The lines below that include the word "lạnh" are to be reported.

[Dataset entries]

=== Begin Enclosure ===

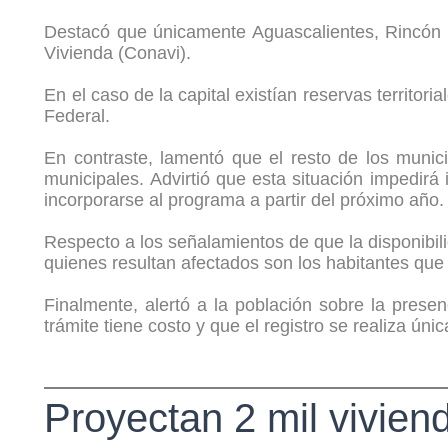
Destacó que únicamente Aguascalientes, Rincón 
Vivienda (Conavi).
En el caso de la capital existían reservas territo
Federal.
En contraste, lamentó que el resto de los munic
municipales. Advirtió que esta situación impedirá
incorporarse al programa a partir del próximo año.
Respecto a los señalamientos de que la disponibil
quienes resultan afectados son los habitantes que 
Finalmente, alertó a la población sobre la pres
trámite tiene costo y que el registro se realiza ú
Proyectan 2 mil vivien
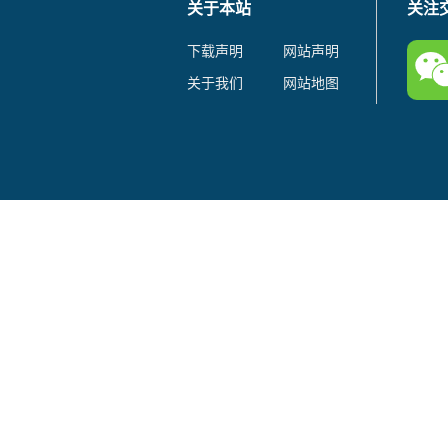
关于本站
关注
下载声明
网站声明
关于我们
网站地图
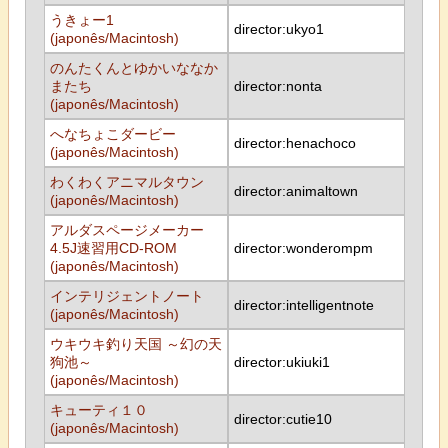
うきょー1
director:ukyo1
(japonês/Macintosh)
のんたくんとゆかいななか
またち
director:nonta
(japonês/Macintosh)
へなちょこダービー
director:henachoco
(japonês/Macintosh)
わくわくアニマルタウン
director:animaltown
(japonês/Macintosh)
アルダスページメーカー
4.5J速習用CD-ROM
director:wonderompm
(japonês/Macintosh)
インテリジェントノート
director:intelligentnote
(japonês/Macintosh)
ウキウキ釣り天国 ～幻の天
狗池～
director:ukiuki1
(japonês/Macintosh)
キューティ１０
director:cutie10
(japonês/Macintosh)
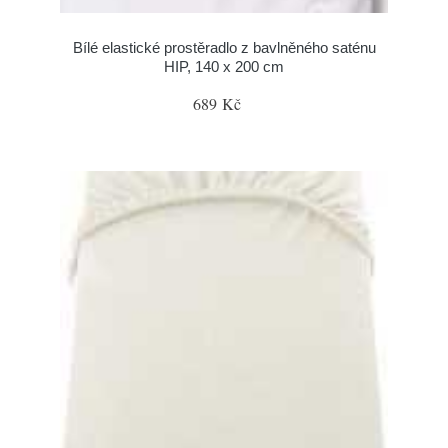
Bílé elastické prostěradlo z bavlněného saténu
HIP, 140 x 200 cm
689 Kč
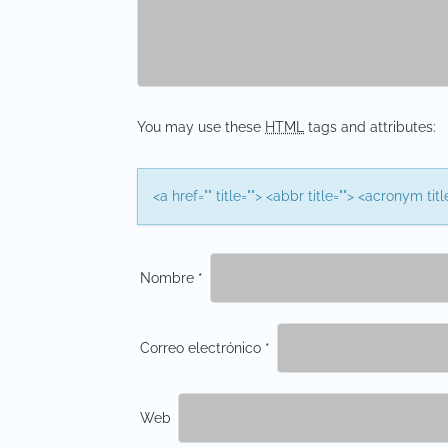
i
g
a
t
You may use these
HTML
tags and attributes:
i
o
<a href="" title=""> <abbr title=""> <acronym t
n
Nombre
*
Correo electrónico
*
Web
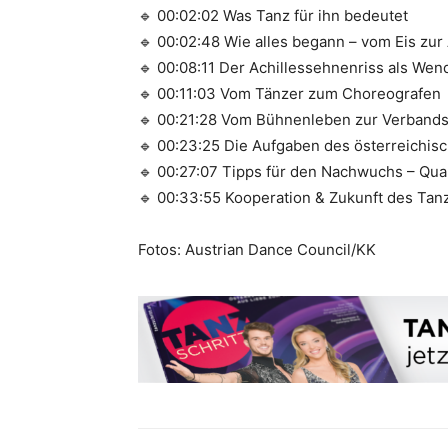
🔹 00:02:02 Was Tanz für ihn bedeutet
🔹 00:02:48 Wie alles begann – vom Eis zu
🔹 00:08:11 Der Achillessehnenriss als We
🔹 00:11:03 Vom Tänzer zum Choreografen
🔹 00:21:28 Vom Bühnenleben zur Verbands
🔹 00:23:25 Die Aufgaben des österreichis
🔹 00:27:07 Tipps für den Nachwuchs – Qual
🔹 00:33:55 Kooperation & Zukunft des Tanz
Fotos: Austrian Dance Council/KK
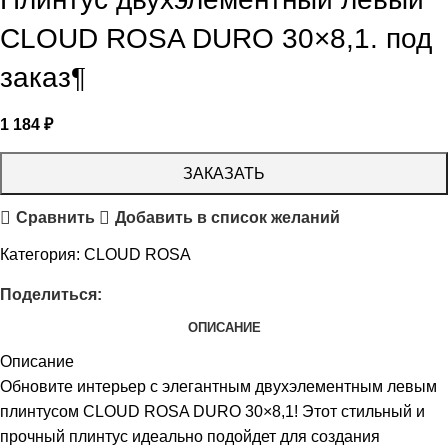
CLOUD ROSA DURO 30×8,1. под
заказ¶
1 184
₽
ЗАКАЗАТЬ
Сравнить
Добавить в список желаний
Категория:
CLOUD ROSA
Поделиться:
ОПИСАНИЕ
Описание
Обновите интерьер с элегантным двухэлементным левым
плинтусом CLOUD ROSA DURO 30×8,1! Этот стильный и
прочный плинтус идеально подойдет для создания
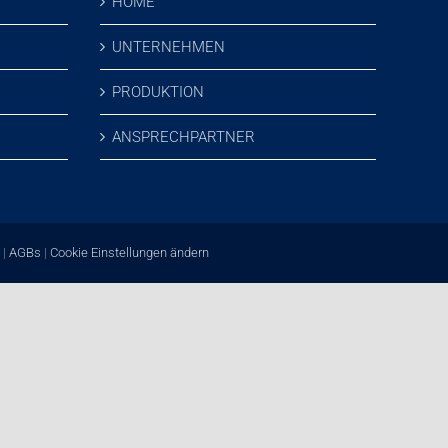
HOME
UNTERNEHMEN
PRODUKTION
ANSPRECHPARTNER
|
AGBs
|
Cookie Einstellungen ändern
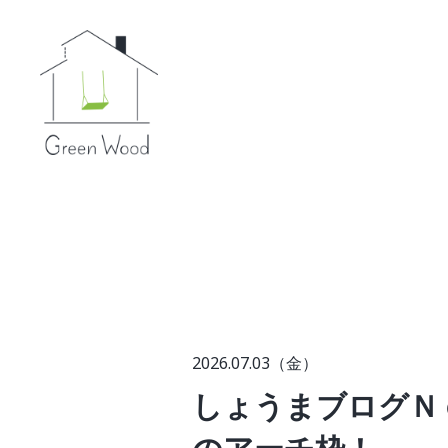
2026.07.03（金）
しょうまブログＮ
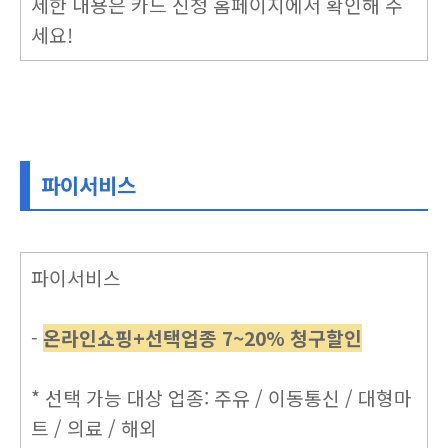
세한 내용은 카드 신청 홈페이지에서 확인해 주
세요!
파이서비스
파이서비스
-
온라인쇼핑+선택업종 7~20% 청구할인
* 선택 가능 대상 업종: 주유 / 이동통신 / 대형마
트 / 의료 / 해외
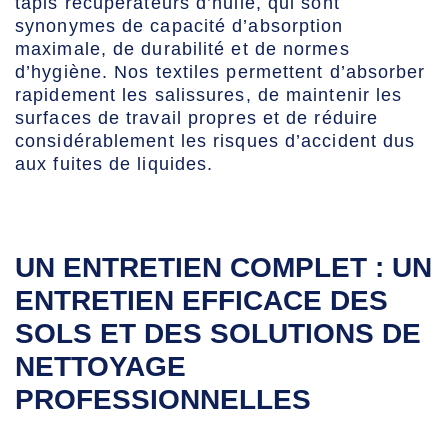
tapis récupérateurs d’huile, qui sont
synonymes de capacité d’absorption
maximale, de durabilité et de normes
d’hygiène. Nos textiles permettent d’absorber
rapidement les salissures, de maintenir les
surfaces de travail propres et de réduire
considérablement les risques d’accident dus
aux fuites de liquides.
UN ENTRETIEN COMPLET : UN
ENTRETIEN EFFICACE DES
SOLS ET DES SOLUTIONS DE
NETTOYAGE
PROFESSIONNELLES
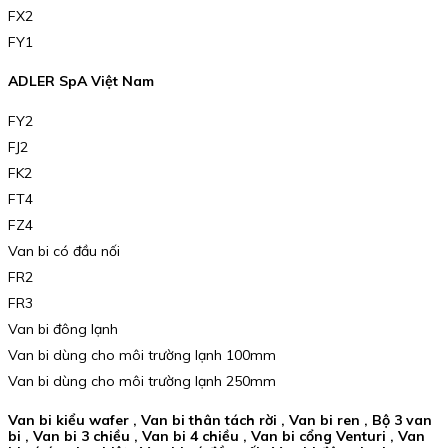
FX2
FY1
ADLER SpA Việt Nam
FY2
FJ2
FK2
FT4
FZ4
Van bi có đầu nối
FR2
FR3
Van bi đông lạnh
Van bi dùng cho môi trường lạnh 100mm
Van bi dùng cho môi trường lạnh 250mm
Van bi kiểu wafer , Van bi thân tách rời , Van bi ren , Bộ 3 van
bi , Van bi 3 chiều , Van bi 4 chiều , Van bi cổng Venturi , Van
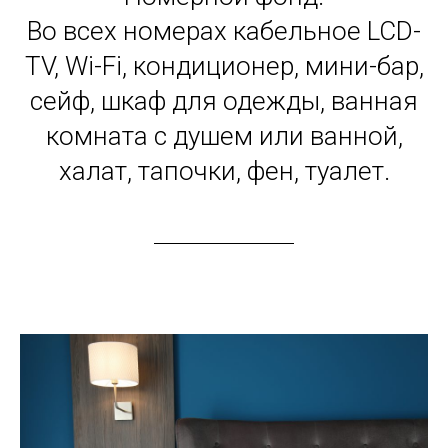
Во всех номерах кабельное LCD-
TV, Wi-Fi, кондиционер, мини-бар,
сейф, шкаф для одежды, ванная
комната с душем или ванной,
халат, тапочки, фен, туалет.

=== End Enclosure ===

Worked solution —
Van bi đông lạnh
Van bi dùng cho môi trường lạnh 100mm
Van bi dùng cho môi trường lạnh 250mm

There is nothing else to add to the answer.